Provided records:
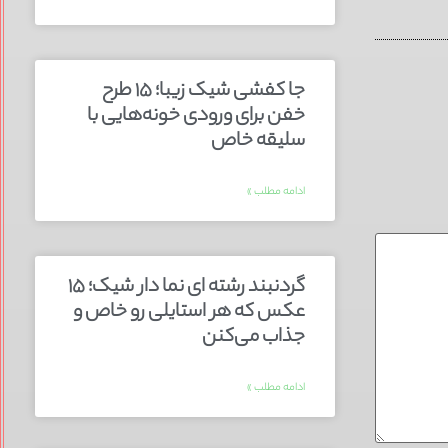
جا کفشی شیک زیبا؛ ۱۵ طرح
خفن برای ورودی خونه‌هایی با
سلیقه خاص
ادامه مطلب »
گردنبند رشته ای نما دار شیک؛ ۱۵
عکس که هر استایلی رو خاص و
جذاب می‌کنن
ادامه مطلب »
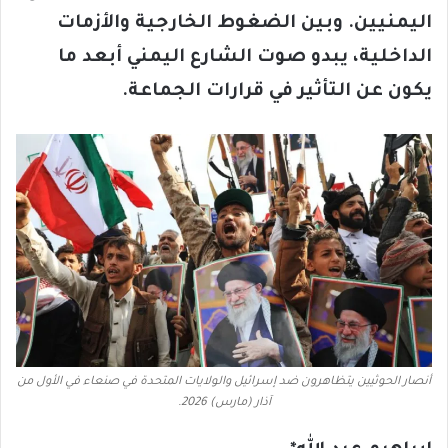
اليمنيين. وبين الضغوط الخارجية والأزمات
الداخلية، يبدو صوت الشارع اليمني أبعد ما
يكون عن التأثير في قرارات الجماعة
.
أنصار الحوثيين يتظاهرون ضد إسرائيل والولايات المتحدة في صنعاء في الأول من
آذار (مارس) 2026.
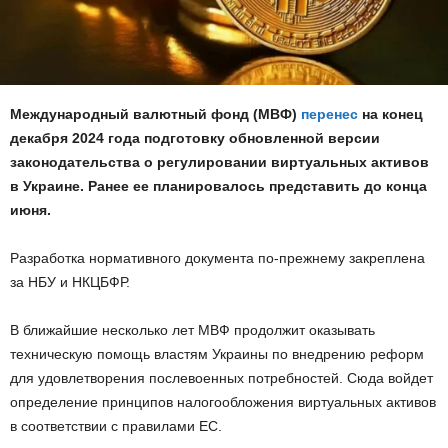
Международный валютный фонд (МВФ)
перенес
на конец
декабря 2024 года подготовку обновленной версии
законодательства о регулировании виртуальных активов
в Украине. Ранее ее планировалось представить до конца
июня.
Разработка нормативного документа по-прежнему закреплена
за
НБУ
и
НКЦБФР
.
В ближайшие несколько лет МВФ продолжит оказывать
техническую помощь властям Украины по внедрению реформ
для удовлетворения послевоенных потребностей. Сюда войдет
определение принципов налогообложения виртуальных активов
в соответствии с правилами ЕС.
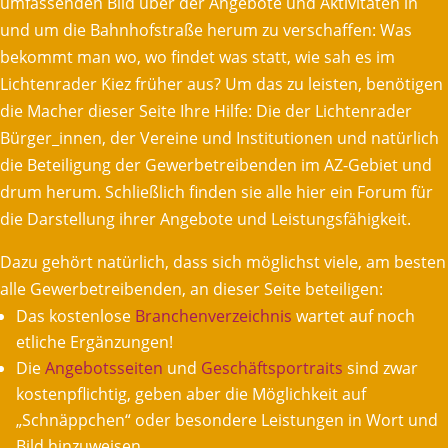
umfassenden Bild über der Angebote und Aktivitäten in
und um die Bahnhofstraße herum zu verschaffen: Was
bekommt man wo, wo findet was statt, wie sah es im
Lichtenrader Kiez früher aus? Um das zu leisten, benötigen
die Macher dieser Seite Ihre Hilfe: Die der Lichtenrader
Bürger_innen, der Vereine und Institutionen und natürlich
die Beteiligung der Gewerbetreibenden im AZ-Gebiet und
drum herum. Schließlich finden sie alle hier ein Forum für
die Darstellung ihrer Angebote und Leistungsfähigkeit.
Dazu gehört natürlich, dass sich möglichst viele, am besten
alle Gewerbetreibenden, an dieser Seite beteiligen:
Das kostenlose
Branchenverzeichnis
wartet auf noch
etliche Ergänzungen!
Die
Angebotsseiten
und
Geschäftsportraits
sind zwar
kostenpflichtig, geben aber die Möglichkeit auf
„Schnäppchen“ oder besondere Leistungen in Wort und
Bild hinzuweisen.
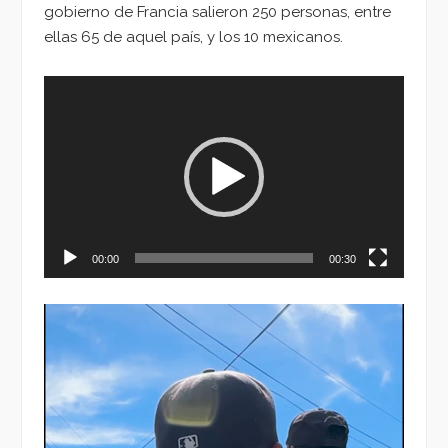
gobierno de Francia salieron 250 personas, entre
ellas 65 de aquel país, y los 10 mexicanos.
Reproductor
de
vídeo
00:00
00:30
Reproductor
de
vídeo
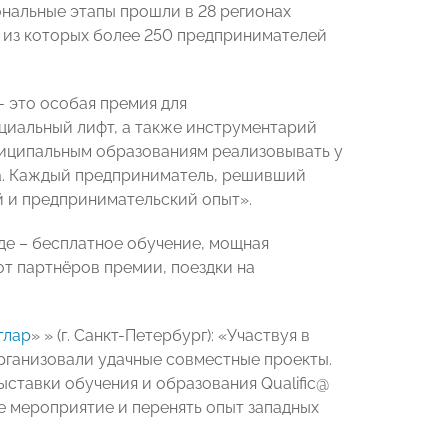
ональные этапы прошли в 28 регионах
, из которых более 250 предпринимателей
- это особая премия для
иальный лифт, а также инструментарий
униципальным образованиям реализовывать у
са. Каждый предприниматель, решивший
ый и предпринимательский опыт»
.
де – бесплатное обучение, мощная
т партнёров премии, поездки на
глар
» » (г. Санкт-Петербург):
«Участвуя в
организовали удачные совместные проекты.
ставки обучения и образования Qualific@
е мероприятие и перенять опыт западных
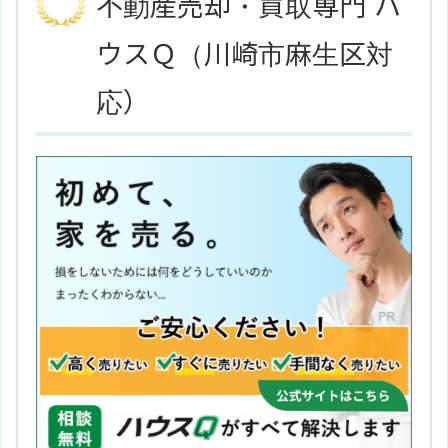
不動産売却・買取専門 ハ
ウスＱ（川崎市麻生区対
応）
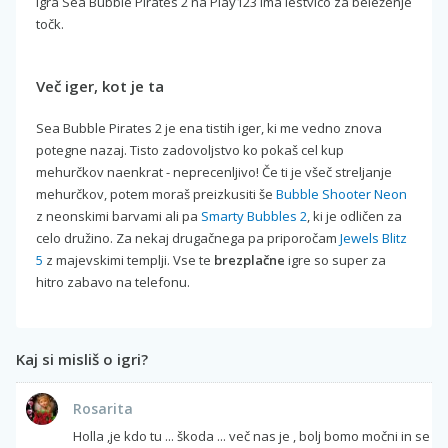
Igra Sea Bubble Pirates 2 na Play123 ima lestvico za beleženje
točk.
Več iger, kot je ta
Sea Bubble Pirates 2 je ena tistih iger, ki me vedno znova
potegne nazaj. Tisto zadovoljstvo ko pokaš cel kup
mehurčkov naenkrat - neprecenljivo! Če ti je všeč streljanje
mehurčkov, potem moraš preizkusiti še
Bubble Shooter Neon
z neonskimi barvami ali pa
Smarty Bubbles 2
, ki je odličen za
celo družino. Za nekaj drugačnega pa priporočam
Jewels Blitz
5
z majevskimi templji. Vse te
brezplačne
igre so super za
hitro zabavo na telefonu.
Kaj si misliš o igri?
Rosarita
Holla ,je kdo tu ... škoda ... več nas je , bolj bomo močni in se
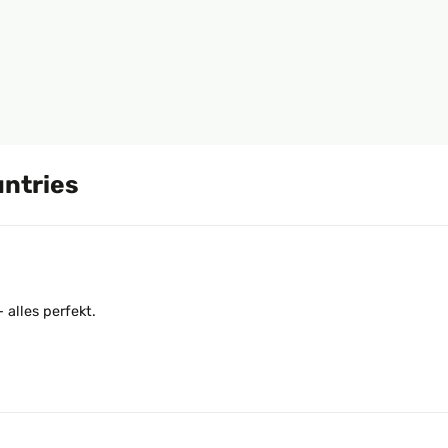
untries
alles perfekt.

Task directions: Reproduce the text of all the items above, line for line and word for word, leaving out the pictures.

Final answer:
جا کفشی شیک زیبا؛ ۱۵ طرح
خفن برای ورودی خونه‌هایی با
سلیقه خاص
ادامه مطلب »
گردنبند رشته ای نما دار شیک؛ ۱۵
عکس که هر استایلی رو خاص و
جذاب می‌کنن
ادامه مطلب »
اليمنيين. وبين الضغوط الخارجية والأزمات
الداخلية، يبدو صوت الشارع اليمني أبعد ما
يكون عن التأثير في قرارات الجماعة
.
أنصار الحوثيين يتظاهرون ضد إسرائيل والولايات المتحدة في صنعاء في الأول من
آذار (مارس) 2026.
Международный валютный фонд (МВФ)
перенес
на конец
декабря 2024 года подготовку обновленной версии
законодательства о регулировании виртуальных активов
в Украине. Ранее ее планировалось представить до конца
июня.
Разработка нормативного документа по-прежнему закреплена
за
НБУ
и
НКЦБФР
.
В ближайшие несколько лет МВФ продолжит оказывать
техническую помощь властям Украины по внедрению реформ
для удовлетворения послевоенных потребностей. Сюда войдет
определение принципов налогообложения виртуальных активов
в соответствии с правилами ЕС.
umfassenden Bild über der Angebote und Aktivitäten in
und um die Bahnhofstraße herum zu verschaffen: Was
bekommt man wo, wo findet was statt, wie sah es im
Lichtenrader Kiez früher aus? Um das zu leisten, benötigen
die Macher dieser Seite Ihre Hilfe: Die der Lichtenrader
Bürger_innen, der Vereine und Institutionen und natürlich
die Beteiligung der Gewerbetreibenden im AZ-Gebiet und
drum herum. Schließlich finden sie alle hier ein Forum für
die Darstellung ihrer Angebote und Leistungsfähigkeit.
Dazu gehört natürlich, dass sich möglichst viele, am besten
alle Gewerbetreibenden, an dieser Seite beteiligen:
Das kostenlose
Branchenverzeichnis
wartet auf noch
etliche Ergänzungen!
Die
Angebotsseiten
und
Geschäftsportraits
sind zwar
kostenpflichtig, geben aber die Möglichkeit auf
„Schnäppchen“ oder besondere Leistungen in Wort und
Bild hinzuweisen.
gobierno de Francia salieron 250 personas, entre
ellas 65 de aquel país, y los 10 mexicanos.
Reproductor
de
vídeo
00:00
00:30
Reproductor
de
vídeo
ональные этапы прошли в 28 регионах
, из которых более 250 предпринимателей
- это особая премия для
иальный лифт, а также инструментарий
униципальным образованиям реализовывать у
са. Каждый предприниматель, решивший
ый и предпринимательский опыт»
.
де – бесплатное обучение, мощная
т партнёров премии, поездки на
глар
» » (г. Санкт-Петербург):
«Участвуя в
организовали удачные совместные проекты.
ставки обучения и образования Qualific@
е мероприятие и перенять опыт западных
不動産売却・買取専門 ハ
ウスＱ（川崎市麻生区対
応）
Igra Sea Bubble Pirates 2 na Play123 ima lestvico za beleženje
točk.
Več iger, kot je ta
Sea Bubble Pirates 2 je ena tistih iger, ki me vedno znova
potegne nazaj. Tisto zadovoljstvo ko pokaš cel kup
mehurčkov naenkrat - neprecenljivo! Če ti je všeč streljanje
mehurčkov, potem moraš preizkusiti še
Bubble Shooter Neon
z neonskimi barvami ali pa
Smarty Bubbles 2
, ki je odličen za
celo družino. Za nekaj drugačnega pa priporočam
Jewels Blitz
5
z majevskimi templji. Vse te
brezplačne
igre so super za
hitro zabavo na telefonu.
Kaj si misliš o igri?
Rosarita
Holla ,je kdo tu ... škoda ... več nas je , bolj bomo močni in se
untries
alles perfekt.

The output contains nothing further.